SUPPLIED MATERIAL section start
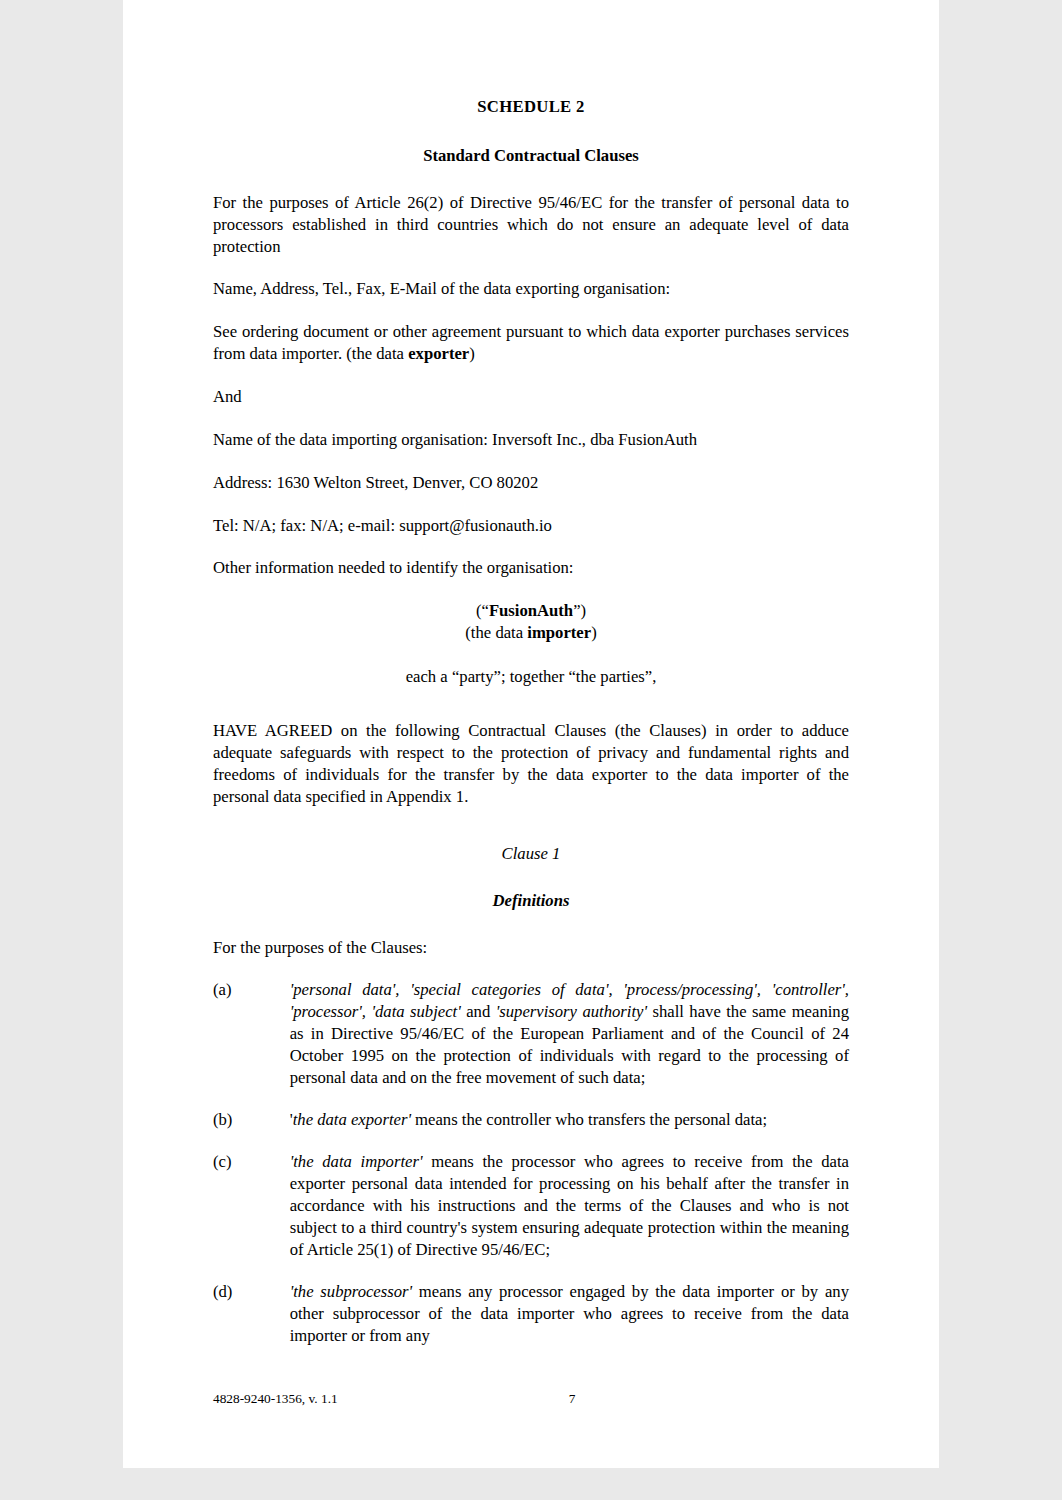SCHEDULE 2
Standard Contractual Clauses
For the purposes of Article 26(2) of Directive 95/46/EC for the transfer of personal data to processors established in third countries which do not ensure an adequate level of data protection
Name, Address, Tel., Fax, E-Mail of the data exporting organisation:
See ordering document or other agreement pursuant to which data exporter purchases services from data importer. (the data exporter)
And
Name of the data importing organisation: Inversoft Inc., dba FusionAuth
Address: 1630 Welton Street, Denver, CO 80202
Tel: N/A; fax: N/A; e-mail: support@fusionauth.io
Other information needed to identify the organisation:
(“FusionAuth”)
(the data importer)
each a “party”; together “the parties”,
HAVE AGREED on the following Contractual Clauses (the Clauses) in order to adduce adequate safeguards with respect to the protection of privacy and fundamental rights and freedoms of individuals for the transfer by the data exporter to the data importer of the personal data specified in Appendix 1.
Clause 1
Definitions
For the purposes of the Clauses:
(a)
'personal data', 'special categories of data', 'process/processing', 'controller', 'processor', 'data subject' and 'supervisory authority' shall have the same meaning as in Directive 95/46/EC of the European Parliament and of the Council of 24 October 1995 on the protection of individuals with regard to the processing of personal data and on the free movement of such data;
(b)
'the data exporter' means the controller who transfers the personal data;
(c)
'the data importer' means the processor who agrees to receive from the data exporter personal data intended for processing on his behalf after the transfer in accordance with his instructions and the terms of the Clauses and who is not subject to a third country's system ensuring adequate protection within the meaning of Article 25(1) of Directive 95/46/EC;
(d)
'the subprocessor' means any processor engaged by the data importer or by any other subprocessor of the data importer who agrees to receive from the data importer or from any
4828-9240-1356, v. 1.1
7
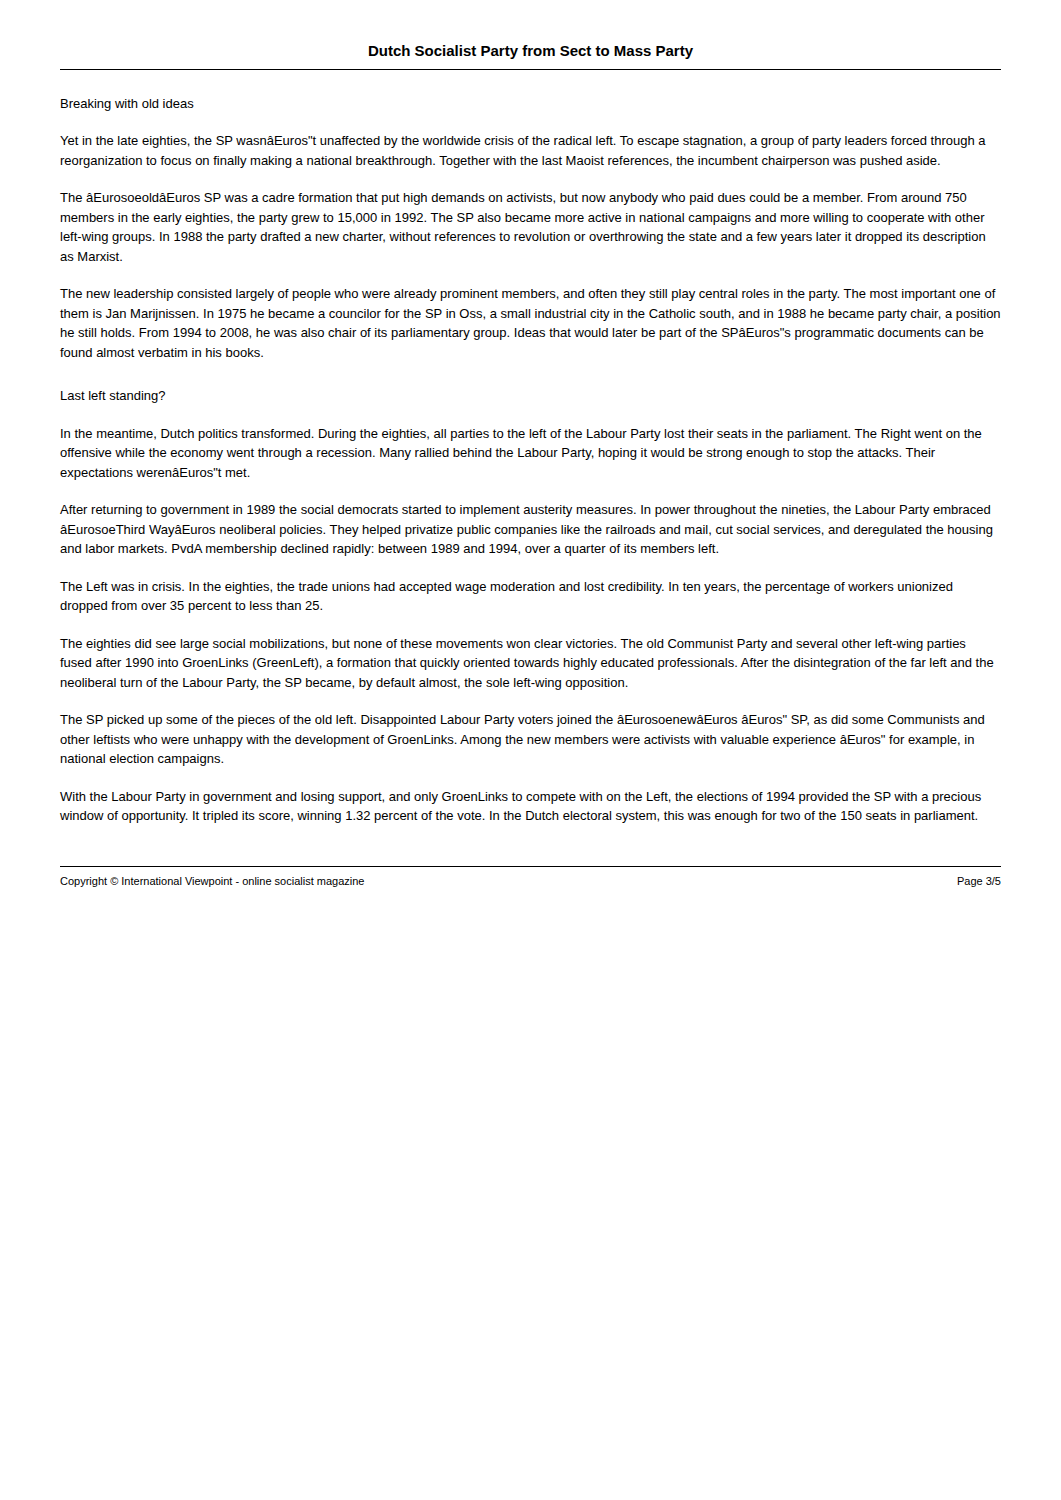Dutch Socialist Party from Sect to Mass Party
Breaking with old ideas
Yet in the late eighties, the SP wasnâEuros"t unaffected by the worldwide crisis of the radical left. To escape stagnation, a group of party leaders forced through a reorganization to focus on finally making a national breakthrough. Together with the last Maoist references, the incumbent chairperson was pushed aside.
The âEurosoeoldâEuros SP was a cadre formation that put high demands on activists, but now anybody who paid dues could be a member. From around 750 members in the early eighties, the party grew to 15,000 in 1992. The SP also became more active in national campaigns and more willing to cooperate with other left-wing groups. In 1988 the party drafted a new charter, without references to revolution or overthrowing the state and a few years later it dropped its description as Marxist.
The new leadership consisted largely of people who were already prominent members, and often they still play central roles in the party. The most important one of them is Jan Marijnissen. In 1975 he became a councilor for the SP in Oss, a small industrial city in the Catholic south, and in 1988 he became party chair, a position he still holds. From 1994 to 2008, he was also chair of its parliamentary group. Ideas that would later be part of the SPâEuros"s programmatic documents can be found almost verbatim in his books.
Last left standing?
In the meantime, Dutch politics transformed. During the eighties, all parties to the left of the Labour Party lost their seats in the parliament. The Right went on the offensive while the economy went through a recession. Many rallied behind the Labour Party, hoping it would be strong enough to stop the attacks. Their expectations werenâEuros"t met.
After returning to government in 1989 the social democrats started to implement austerity measures. In power throughout the nineties, the Labour Party embraced âEurosoeThird WayâEuros neoliberal policies. They helped privatize public companies like the railroads and mail, cut social services, and deregulated the housing and labor markets. PvdA membership declined rapidly: between 1989 and 1994, over a quarter of its members left.
The Left was in crisis. In the eighties, the trade unions had accepted wage moderation and lost credibility. In ten years, the percentage of workers unionized dropped from over 35 percent to less than 25.
The eighties did see large social mobilizations, but none of these movements won clear victories. The old Communist Party and several other left-wing parties fused after 1990 into GroenLinks (GreenLeft), a formation that quickly oriented towards highly educated professionals. After the disintegration of the far left and the neoliberal turn of the Labour Party, the SP became, by default almost, the sole left-wing opposition.
The SP picked up some of the pieces of the old left. Disappointed Labour Party voters joined the âEurosoenewâEuros âEuros" SP, as did some Communists and other leftists who were unhappy with the development of GroenLinks. Among the new members were activists with valuable experience âEuros" for example, in national election campaigns.
With the Labour Party in government and losing support, and only GroenLinks to compete with on the Left, the elections of 1994 provided the SP with a precious window of opportunity. It tripled its score, winning 1.32 percent of the vote. In the Dutch electoral system, this was enough for two of the 150 seats in parliament.
Copyright © International Viewpoint - online socialist magazine Page 3/5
SUPPLIED MATERIAL section end
» **TASK PROMPT**: Nothing but a number is expected: the count of lines in the data that include the word "support".

» **RESULT**: 2